None of the studies have used an objective measure of smoking status (e.g. salivary levels of cotinine or levels of carbon monoxide exhaled). Self-reported smoking status has been associated with underestimated smoking prevalence [51]. Along with the same lines, self reported tooth loss may not be accurate. Although clinical examination is the best method to determinate tooth loss, some studies [27,28,53,36,22,40–42] used self-report to determinate this outcome. This method could have been chosen because of the high number of participants or the long follow-up time (longitudinal studies). Another shortcoming in the included studies was that the reason of tooth loss was not considered. This information could help to better explain the relation between smoking and tooth loss.

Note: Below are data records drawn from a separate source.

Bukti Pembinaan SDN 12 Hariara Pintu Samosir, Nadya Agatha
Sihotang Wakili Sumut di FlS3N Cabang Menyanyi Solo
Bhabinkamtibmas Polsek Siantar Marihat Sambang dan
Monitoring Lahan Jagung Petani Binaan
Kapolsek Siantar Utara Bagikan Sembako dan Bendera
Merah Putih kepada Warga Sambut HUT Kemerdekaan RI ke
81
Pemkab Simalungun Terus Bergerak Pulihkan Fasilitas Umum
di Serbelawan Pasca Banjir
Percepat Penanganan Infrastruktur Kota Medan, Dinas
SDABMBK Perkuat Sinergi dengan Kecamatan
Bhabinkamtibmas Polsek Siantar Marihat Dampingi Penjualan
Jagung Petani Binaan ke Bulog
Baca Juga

Despite the methodological limitations of the included studies, the findings of this systematic review support a beneficial effect of smoking cessation on the risk of tooth loss. Considering the benefits of quitting tobacco for the general health, and that smoking cessation interventions conducted by oral health professionals are effective [52], the dental setting seems to be appropriate to implement smoking cessation therapy.

Conclusions

This systematic review indicates that risk for tooth loss in former smokers is comparable to that of never smokers. Moreover, current smokers present a higher risk of tooth loss than former smokers.